A German study found normal speech development in offspring of women with GDM, but interaction with breastfeeding in the first week after birth [39]. Unfortunately, information on breastfeeding was not available in our study. Finally, a study from India found better cognitive function in offspring of women with GDM compared with un-exposed controls, and furthermore a positive association between maternal glucose estimates and offspring cognitive function among the controls [13]. The latter study is interesting as women with GDM in India tend to have a high socioeconomic position in contrast to European and North American countries where women with GDM tend to be relatively socioeconomically deprived.
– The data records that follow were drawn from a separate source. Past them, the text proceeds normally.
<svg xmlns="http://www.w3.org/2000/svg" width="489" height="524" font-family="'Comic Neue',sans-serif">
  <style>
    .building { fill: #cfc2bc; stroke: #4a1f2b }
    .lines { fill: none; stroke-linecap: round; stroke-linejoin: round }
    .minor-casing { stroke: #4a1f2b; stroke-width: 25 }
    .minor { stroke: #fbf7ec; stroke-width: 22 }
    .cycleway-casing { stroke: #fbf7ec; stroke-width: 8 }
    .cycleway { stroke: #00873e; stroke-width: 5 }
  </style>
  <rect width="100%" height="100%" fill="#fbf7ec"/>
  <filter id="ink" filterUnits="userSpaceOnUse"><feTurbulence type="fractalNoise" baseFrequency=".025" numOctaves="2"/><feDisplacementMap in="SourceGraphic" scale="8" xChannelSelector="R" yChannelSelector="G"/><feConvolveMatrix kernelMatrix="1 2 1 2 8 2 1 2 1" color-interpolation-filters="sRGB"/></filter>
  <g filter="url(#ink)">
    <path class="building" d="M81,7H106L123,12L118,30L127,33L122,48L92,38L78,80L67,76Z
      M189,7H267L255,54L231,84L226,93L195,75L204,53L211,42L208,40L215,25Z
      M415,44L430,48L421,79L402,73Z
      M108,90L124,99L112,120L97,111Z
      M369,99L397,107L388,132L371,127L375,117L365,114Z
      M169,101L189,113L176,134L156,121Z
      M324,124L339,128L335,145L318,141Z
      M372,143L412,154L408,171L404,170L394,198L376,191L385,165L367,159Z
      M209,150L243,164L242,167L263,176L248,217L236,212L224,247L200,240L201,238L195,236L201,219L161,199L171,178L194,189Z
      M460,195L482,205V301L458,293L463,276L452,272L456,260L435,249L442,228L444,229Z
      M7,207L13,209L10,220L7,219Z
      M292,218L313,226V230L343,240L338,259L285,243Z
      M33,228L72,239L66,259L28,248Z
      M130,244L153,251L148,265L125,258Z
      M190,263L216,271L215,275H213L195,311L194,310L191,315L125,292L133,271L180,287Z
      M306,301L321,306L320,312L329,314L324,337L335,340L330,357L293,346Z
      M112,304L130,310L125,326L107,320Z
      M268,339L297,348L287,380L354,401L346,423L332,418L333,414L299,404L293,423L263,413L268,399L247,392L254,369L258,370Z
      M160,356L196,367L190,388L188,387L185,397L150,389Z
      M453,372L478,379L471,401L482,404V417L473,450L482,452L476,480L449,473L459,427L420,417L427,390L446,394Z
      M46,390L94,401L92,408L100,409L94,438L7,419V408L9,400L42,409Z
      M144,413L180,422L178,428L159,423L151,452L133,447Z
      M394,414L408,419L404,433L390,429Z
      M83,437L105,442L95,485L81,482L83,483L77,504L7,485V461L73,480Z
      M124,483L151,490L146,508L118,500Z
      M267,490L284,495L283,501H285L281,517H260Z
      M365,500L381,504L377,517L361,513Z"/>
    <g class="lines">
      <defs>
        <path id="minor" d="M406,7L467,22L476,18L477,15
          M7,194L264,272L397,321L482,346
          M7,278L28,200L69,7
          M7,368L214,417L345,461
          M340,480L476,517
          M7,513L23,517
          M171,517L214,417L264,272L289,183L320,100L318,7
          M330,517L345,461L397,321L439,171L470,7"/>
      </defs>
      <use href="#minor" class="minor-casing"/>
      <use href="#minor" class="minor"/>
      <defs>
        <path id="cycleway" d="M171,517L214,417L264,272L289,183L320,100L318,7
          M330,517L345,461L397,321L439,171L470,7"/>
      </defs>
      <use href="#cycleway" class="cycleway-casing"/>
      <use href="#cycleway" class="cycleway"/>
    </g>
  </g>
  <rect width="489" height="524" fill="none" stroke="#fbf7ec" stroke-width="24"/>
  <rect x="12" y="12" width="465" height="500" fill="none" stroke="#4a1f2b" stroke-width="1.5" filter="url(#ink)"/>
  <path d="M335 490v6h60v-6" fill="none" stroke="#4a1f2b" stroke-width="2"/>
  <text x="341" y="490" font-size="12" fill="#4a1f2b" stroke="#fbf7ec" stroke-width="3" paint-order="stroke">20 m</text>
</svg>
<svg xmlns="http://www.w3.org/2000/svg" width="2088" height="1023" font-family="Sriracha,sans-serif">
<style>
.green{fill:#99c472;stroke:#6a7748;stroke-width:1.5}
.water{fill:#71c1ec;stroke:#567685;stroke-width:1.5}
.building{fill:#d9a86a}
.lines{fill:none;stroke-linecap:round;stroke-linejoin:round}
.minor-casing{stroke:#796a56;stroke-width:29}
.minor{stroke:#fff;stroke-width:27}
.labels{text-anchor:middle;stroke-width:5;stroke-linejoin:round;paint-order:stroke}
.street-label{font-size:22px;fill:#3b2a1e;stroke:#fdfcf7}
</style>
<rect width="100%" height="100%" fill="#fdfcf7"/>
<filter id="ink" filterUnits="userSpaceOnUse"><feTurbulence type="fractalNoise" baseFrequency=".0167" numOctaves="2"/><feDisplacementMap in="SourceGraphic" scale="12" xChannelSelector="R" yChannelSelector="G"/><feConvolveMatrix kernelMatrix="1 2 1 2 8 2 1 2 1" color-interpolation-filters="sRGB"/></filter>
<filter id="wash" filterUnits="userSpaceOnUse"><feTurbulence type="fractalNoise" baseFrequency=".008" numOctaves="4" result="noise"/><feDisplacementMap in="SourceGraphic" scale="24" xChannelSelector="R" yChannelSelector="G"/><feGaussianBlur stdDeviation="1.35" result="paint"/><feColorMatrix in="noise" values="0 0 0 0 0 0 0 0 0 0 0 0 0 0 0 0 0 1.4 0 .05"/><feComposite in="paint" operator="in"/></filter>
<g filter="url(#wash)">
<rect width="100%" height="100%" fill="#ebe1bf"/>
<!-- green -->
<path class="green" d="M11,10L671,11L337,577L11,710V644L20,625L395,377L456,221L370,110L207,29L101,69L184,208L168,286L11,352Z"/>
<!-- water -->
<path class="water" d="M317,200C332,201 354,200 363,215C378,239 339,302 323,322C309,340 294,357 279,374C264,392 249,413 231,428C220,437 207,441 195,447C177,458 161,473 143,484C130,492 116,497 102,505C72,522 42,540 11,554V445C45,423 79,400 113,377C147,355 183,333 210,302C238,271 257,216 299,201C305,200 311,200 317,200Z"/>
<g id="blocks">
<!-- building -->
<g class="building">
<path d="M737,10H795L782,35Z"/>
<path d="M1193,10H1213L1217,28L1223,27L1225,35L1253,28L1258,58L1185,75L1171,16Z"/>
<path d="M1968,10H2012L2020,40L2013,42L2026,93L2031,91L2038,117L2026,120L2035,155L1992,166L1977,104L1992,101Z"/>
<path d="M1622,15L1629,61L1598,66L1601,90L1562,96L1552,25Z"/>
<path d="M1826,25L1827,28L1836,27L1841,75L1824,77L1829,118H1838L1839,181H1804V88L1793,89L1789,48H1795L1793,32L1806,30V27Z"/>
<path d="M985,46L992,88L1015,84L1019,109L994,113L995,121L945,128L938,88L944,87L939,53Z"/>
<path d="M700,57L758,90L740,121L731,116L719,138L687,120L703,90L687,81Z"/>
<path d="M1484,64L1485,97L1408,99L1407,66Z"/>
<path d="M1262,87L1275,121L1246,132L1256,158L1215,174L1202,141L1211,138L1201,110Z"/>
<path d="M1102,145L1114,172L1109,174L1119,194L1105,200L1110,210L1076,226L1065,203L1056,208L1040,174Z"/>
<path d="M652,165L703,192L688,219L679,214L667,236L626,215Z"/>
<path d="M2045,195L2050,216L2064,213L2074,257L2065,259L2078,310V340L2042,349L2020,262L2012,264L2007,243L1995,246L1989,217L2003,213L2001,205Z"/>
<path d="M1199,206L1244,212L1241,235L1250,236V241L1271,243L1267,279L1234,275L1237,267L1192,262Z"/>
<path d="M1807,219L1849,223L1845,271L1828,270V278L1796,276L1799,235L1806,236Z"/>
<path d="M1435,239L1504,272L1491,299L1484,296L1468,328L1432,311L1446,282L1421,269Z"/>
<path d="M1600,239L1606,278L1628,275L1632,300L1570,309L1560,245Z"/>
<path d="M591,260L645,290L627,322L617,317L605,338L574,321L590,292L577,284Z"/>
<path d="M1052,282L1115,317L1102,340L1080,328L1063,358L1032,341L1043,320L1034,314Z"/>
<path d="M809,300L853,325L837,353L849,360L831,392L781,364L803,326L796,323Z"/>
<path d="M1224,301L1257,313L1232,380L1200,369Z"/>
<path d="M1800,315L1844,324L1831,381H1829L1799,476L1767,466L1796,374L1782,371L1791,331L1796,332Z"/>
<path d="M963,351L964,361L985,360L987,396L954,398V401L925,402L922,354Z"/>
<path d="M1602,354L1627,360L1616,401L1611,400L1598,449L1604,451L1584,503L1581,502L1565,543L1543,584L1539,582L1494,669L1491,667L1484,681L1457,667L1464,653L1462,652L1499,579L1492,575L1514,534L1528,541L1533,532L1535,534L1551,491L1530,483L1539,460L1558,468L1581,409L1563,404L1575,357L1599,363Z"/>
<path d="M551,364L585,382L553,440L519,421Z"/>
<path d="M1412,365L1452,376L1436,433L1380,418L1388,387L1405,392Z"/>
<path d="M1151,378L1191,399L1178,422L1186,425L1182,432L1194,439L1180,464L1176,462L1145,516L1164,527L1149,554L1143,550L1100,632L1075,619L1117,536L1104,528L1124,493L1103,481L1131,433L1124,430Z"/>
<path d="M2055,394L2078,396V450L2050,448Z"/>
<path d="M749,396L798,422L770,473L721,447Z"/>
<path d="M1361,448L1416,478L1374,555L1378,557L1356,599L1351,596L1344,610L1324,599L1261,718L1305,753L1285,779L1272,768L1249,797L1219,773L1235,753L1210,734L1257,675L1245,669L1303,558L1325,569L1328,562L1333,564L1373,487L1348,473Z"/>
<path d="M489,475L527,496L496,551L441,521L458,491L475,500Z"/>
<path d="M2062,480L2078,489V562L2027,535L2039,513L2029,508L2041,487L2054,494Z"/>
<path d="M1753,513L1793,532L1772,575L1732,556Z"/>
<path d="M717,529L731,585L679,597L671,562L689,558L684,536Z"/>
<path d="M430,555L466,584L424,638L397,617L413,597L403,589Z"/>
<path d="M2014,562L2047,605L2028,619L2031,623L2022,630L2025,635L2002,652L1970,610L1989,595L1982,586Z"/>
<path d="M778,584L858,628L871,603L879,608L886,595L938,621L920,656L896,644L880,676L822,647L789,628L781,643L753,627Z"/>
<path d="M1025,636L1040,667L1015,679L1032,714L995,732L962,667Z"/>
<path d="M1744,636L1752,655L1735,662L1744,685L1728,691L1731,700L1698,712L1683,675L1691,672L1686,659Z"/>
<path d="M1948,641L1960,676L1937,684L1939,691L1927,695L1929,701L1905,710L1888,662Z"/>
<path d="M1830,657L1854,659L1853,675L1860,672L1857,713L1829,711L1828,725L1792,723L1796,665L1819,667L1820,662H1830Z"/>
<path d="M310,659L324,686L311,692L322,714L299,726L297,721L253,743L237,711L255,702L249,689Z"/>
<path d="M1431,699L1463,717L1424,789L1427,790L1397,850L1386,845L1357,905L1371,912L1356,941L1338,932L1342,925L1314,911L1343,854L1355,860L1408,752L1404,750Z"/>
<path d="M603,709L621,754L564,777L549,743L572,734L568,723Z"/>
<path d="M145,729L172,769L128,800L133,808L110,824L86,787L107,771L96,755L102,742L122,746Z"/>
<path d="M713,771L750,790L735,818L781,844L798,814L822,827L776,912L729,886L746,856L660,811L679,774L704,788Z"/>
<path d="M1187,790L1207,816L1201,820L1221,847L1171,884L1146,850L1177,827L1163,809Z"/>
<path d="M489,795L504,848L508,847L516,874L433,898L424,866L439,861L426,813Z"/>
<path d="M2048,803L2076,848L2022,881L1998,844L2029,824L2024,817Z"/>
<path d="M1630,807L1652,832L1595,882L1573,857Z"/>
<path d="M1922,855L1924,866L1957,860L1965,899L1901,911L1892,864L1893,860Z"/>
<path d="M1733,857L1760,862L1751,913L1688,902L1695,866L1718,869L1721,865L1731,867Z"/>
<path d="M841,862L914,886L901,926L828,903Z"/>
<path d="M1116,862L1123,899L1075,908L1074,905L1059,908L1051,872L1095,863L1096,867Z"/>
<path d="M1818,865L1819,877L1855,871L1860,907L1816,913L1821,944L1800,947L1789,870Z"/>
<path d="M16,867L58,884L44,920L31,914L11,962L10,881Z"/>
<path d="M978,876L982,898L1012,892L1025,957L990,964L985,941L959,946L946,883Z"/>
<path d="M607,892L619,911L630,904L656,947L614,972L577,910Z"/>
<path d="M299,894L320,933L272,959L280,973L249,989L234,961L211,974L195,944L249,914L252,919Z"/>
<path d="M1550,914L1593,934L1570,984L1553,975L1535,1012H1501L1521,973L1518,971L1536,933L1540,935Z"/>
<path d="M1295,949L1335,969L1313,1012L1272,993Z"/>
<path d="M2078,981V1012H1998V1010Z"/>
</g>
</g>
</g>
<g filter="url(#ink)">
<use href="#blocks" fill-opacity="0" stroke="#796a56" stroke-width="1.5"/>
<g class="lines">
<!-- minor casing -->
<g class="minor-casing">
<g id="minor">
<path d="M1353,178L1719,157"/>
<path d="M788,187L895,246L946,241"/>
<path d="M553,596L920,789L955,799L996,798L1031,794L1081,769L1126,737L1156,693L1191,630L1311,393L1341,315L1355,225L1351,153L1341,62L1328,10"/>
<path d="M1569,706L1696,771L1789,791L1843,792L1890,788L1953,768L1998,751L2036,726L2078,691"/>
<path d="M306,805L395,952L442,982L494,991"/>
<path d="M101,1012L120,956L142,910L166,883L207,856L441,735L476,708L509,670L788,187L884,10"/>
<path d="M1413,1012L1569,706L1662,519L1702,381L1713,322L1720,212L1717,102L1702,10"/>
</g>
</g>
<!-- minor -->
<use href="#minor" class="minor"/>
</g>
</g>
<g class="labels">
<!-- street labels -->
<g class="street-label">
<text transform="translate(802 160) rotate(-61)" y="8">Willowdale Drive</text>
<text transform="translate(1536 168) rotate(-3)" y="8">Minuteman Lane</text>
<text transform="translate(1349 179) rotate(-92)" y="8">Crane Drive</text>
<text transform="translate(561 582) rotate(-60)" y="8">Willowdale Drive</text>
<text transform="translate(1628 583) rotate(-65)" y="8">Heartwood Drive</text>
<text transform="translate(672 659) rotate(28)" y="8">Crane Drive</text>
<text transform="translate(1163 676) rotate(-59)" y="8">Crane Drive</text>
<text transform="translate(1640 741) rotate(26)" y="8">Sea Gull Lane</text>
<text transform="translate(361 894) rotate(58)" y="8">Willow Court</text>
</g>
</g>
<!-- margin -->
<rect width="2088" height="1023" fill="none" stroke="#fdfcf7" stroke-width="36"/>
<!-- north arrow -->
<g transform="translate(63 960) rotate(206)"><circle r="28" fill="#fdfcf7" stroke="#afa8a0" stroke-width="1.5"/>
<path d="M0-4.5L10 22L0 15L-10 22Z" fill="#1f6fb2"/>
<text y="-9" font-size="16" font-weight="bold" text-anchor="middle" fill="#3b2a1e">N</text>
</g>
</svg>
This observation taken together with the inconsistency of findings in the different studies indicates effects of residual confounding rather than true associations between levels of maternal hyperglycaemia and offspring cognitive function; at least regarding mild hyperglycaemia as seen in relation to GDM. In line with this, a recent study - using a Mendelian randomization approach - concludes, that a causal link between glucose exposure in utero and impaired cognitive function in childhood is unlikely [40].

More pronounced maternal metabolic derangement may adversely affect offspring cognitive function; but at the moment, there are no animal studies to explore this issue.

Conclusions

We found no indications that the lower cognitive score in adult offspring of women with mild and diet-treated gestational diabetes mellitus compared with offspring from the background population was due to the slightly elevated maternal glycaemic levels. It is reassuring, that mild hyperglycaemia in the intrauterine milieu does not seem to have deleterious effects on offspring cognitive function. The findings in other studies of positive as well as negative associations between maternal glycaemia and offspring cognitive function may reflect residual confounding.